= Skaufalabálkur =

Old Icelandic beast epic

Skaufalabálkur is a Middle Icelandic beast epic, the only surviving one from the Middle Ages. Its title may be translated 'The Lay of Shaggy-Tail' or 'The Poem of Sheaf-Tail'.

The title character is an old fox and the poem describes his final hunting trip in a mock heroic style. After killing a sheep, the fox is chased by a man and a dog. He escapes but is mortally wounded. In his den, he relates the story of his life before dying. Skaufalabálkur is a satire of the fornaldarsögur (legendary sagas). It is written in alliterative fornyrðislag metre. In the final stanza, it is referred to as barngælur (children's verses). The longest part of the poem, over half its total length, is the ævikviða, the dying hero's autobiographical poem.

There are contradictory authorial attributions of Skaufalabálkur. It is attributed in various sources to Einar fóstri, Sigurður fóstri or Svartur Þórðarson. Sources generally agree that the author also wrote Skíðaríma. This is supported by linguistic analysis, which also suggests that the same author wrote Bjarkarímur. It is now generally understood that the poet was in the employ of Björn Þorleifsson and his wife Ólöf Loftsdóttir at Skarð in the middle of the 15th century, although the sources exhibit some confusion between Björn and his grandfather, Björn Einarsson Jórsalafari.

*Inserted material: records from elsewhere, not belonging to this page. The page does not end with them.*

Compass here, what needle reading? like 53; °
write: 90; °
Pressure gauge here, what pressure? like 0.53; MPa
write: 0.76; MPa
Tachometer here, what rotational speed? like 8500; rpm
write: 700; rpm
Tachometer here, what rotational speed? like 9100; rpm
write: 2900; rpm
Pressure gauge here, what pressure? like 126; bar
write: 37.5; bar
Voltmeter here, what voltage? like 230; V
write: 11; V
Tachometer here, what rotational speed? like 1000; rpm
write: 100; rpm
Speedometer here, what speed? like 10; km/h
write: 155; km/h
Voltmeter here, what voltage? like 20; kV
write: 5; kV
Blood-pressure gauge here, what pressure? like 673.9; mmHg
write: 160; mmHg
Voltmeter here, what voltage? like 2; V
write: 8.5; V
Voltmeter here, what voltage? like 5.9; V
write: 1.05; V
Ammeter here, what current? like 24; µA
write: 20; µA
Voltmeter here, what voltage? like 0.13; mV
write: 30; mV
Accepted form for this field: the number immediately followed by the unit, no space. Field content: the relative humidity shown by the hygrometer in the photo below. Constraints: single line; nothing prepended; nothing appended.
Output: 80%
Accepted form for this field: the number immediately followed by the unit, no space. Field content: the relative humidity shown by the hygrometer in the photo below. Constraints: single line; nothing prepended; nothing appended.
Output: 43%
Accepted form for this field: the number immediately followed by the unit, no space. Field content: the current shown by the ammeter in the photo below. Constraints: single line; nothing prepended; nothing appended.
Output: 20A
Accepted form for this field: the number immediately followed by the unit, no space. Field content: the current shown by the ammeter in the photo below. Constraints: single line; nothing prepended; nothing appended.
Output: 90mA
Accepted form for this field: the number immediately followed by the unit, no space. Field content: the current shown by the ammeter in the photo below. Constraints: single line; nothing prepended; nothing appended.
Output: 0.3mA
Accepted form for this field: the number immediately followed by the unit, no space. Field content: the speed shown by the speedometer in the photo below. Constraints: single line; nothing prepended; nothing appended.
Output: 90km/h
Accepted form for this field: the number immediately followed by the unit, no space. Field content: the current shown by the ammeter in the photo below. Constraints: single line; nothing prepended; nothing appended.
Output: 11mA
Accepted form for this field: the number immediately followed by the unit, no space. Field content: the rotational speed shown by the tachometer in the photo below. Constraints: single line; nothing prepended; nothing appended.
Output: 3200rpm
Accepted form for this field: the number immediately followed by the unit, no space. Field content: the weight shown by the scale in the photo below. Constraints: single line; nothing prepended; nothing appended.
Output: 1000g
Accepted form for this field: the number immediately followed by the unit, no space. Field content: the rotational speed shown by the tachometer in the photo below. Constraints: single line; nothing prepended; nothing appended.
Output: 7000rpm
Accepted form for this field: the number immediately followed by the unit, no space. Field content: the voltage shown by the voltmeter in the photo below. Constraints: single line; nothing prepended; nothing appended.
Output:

Skaufalabálkur is known from two manuscripts. The earlier is the Hólsbók (shelfmark AM 603), a parchment manuscript from around 1530. The later, Rask 87, is a paper manuscript from the early 18th century, which may not be an independent witness to the text. The end of the poem in the Hólsbók was lost, probably when the manuscript was removed for safekeeping during the British bombardment of Copenhagen in 1807.